1. Preparation:
* Safety First: Disconnect the battery's negative terminal to prevent accidental short circuits. Wear safety glasses.
* Gather Tools: You'll need a variety of tools depending on what works best for your situation. This might include:
* Socket set: To remove any nuts or bolts holding the slave cylinder in place.
* Pry bar (small and thin): To help carefully separate the line from the fitting. Avoid overly aggressive prying.
* Hammer (small): Potentially to lightly tap on the roll pin.
* Punch (slightly smaller than the roll pin): To help drive out the roll pin.
* Needle-nose pliers: To grip the roll pin if it's partially protruding.
* Penetrating oil (PB Blaster or similar): Apply liberally to the fitting and around the roll pin to loosen things up. Let it soak for a while (ideally overnight).
* Wrench (appropriate size): For the slave cylinder line fitting.
* Rags or shop towels: To catch any spilled fluid.
2. Accessing the Line and Fitting:
* Locate the Slave Cylinder: Identify the slave cylinder on the transmission. The line you're working on will connect to it.
* Examine the Connection: Carefully inspect how the line connects to the fitting on the transmission.
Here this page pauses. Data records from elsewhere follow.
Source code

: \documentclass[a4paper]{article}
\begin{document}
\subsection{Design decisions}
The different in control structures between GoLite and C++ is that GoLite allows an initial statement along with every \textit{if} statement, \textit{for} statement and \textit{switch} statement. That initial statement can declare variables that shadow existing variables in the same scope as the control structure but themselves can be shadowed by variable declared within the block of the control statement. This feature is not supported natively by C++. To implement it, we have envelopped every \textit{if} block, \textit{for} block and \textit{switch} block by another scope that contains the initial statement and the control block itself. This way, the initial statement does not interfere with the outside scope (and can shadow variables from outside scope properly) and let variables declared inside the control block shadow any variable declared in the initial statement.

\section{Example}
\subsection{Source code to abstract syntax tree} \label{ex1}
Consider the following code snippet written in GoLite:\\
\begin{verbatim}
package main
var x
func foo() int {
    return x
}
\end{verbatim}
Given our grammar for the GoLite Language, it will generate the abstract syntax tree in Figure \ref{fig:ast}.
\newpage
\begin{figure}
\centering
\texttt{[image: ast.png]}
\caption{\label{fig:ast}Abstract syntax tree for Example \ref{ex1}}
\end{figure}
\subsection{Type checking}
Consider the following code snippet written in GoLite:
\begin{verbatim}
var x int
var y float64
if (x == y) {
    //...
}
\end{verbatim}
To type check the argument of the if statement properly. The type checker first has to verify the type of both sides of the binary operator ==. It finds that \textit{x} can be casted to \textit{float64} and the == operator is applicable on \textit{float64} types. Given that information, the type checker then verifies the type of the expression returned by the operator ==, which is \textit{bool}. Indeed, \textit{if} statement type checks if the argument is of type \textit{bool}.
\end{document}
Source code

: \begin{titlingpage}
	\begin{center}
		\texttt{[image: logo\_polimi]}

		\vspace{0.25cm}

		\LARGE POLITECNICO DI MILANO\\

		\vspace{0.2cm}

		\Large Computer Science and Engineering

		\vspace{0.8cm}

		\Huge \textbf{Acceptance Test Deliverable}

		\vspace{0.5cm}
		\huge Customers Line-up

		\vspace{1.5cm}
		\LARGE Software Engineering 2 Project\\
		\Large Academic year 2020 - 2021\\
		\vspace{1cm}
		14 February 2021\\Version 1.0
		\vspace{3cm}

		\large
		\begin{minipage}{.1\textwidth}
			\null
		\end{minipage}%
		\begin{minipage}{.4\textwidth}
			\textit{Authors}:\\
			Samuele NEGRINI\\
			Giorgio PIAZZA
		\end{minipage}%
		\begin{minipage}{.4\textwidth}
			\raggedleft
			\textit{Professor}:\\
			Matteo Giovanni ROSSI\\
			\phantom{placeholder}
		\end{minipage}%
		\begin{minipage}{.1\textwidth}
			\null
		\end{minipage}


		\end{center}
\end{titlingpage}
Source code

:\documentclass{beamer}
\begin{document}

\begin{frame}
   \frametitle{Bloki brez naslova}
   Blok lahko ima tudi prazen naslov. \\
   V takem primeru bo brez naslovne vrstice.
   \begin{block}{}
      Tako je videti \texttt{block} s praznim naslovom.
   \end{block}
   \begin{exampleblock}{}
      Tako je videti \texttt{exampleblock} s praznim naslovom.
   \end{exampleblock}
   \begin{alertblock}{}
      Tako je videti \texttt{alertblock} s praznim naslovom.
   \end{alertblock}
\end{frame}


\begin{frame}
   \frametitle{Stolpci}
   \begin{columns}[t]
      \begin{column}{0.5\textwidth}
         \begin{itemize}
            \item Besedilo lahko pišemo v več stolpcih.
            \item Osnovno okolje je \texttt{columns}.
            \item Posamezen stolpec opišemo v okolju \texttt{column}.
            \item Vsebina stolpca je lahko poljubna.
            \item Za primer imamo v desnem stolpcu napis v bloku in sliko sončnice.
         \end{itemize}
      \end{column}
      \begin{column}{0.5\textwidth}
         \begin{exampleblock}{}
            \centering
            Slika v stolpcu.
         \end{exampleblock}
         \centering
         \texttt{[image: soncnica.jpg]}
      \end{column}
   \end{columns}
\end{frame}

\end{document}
Take photos if it helps you visualize the process later.
3. Removing the Line:
* Loosen the Nut (If Applicable): If there's a nut securing the line to the fitting, loosen it carefully using the appropriate wrench. Do not remove it completely yet.
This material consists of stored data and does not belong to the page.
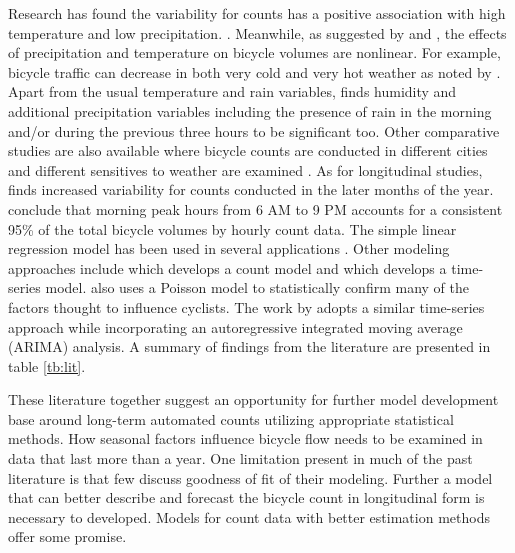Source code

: \documentclass[12pt,letterpaper,article,twocolumn]{memoir}
\begin{document}
Research has found the variability for counts has a positive
association with high temperature and low precipitation. \parencite{Niemeier:1996aa,Parkin:2008aa}. Meanwhile, as suggested by
\textcite{Lewin:2011aa} and \textcite{Thomas:2009aa}, the effects of
precipitation and temperature on bicycle volumes are nonlinear. For
example, bicycle traffic can decrease in both very cold and very hot
weather as noted by \textcite{Richardson:2000aa}. Apart from the usual
temperature and rain variables, \textcite{Miranda-Moreno:2011aa} finds
humidity and additional precipitation variables including the presence
of rain in the morning and/or during the previous three hours to be
significant too. Other comparative studies are also available where
bicycle counts are conducted in different cities and different
sensitives to weather are examined \parencite{Rose:2011aa}. As for
longitudinal studies, \textcite{Niemeier:1996aa} finds increased variability
for counts conducted in the later months of the year.
\textcite{Jones:2010aa} conclude that morning peak hours from 6 AM to 9 PM
accounts for a consistent 95\% of the total bicycle volumes by hourly
count data. The simple linear regression model has been used in
several applications \cite{Jones:2008aa,Jones:2010aa}. Other modeling approaches include \cite{Miranda-Moreno:2011aa} which develops a count
model and \cite{Thomas:2009aa} which develops a time-series model.
\cite{Niemeier:1996aa} also uses a Poisson model to statistically
confirm  many of the factors thought to influence cyclists. The
work by \cite{Gallop:2012aa} adopts a similar time-series approach
while incorporating an autoregressive integrated moving average
(ARIMA) analysis. A summary of findings from the literature are
presented in table \ref{tb:lit}.

These literature together suggest an opportunity for further model
development base around long-term automated counts utilizing
appropriate statistical methods. How seasonal factors influence
bicycle flow needs to be examined in data that last more than a year.
One limitation present in much of the past literature is that few
discuss goodness of fit of their modeling. Further a model that can
better describe and forecast the bicycle count in longitudinal form is
necessary to developed. Models for count data with better estimation
methods offer some promise.
 
\end{document}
* Penetrating Oil: Re-apply penetrating oil if necessary.
* Gently Pry (with Caution): Using a small, thin pry bar, try to gently separate the line from the fitting. Work slowly and carefully to avoid bending or breaking the line. Apply leverage strategically and avoid excessive force.
* Check for Roll Pin: As you pry, look for the roll pin. It might be partially visible or completely hidden.
4. Removing the Roll Pin:
* Expose the Roll Pin (If Necessary): If you can't see the roll pin, you might need to carefully remove the line's fitting (after loosening the nut fully) to access it.
* Drive Out the Pin: Use a punch slightly smaller than the roll pin and gently tap it out with a hammer. Work from the side the pin protrudes from. If the pin is stubborn, apply more penetrating oil and let it soak. You may need to work the punch from different angles. Avoid hammering too hard as you could damage the transmission housing.
* Remove the Fitting (if needed): Once the roll pin is removed, the fitting should come out with the line, if not you might have to carefully remove the fitting using the correct tool.
5. Post-Removal:
* Inspect the Parts: Inspect the line, fitting, and roll pin for damage.
* Clean the Area: Clean any fluid spills or debris.
Important Considerations:
* Patience is Key: This process often requires patience and persistence. Avoid applying excessive force, which could damage the transmission.
* Professional Help: If you're uncomfortable or unsure about any step, it's best to seek professional help from a mechanic. Damage to the transmission can be costly to repair.
* Replacement Parts: Have replacement parts on hand if necessary (a new line and potentially a new roll pin).
This process is a general guide. The exact procedure may vary slightly depending on the specific configuration of your 1991 Ford Ranger's transmission. Always consult a repair manual specific to your vehicle's year and model for detailed instructions and diagrams.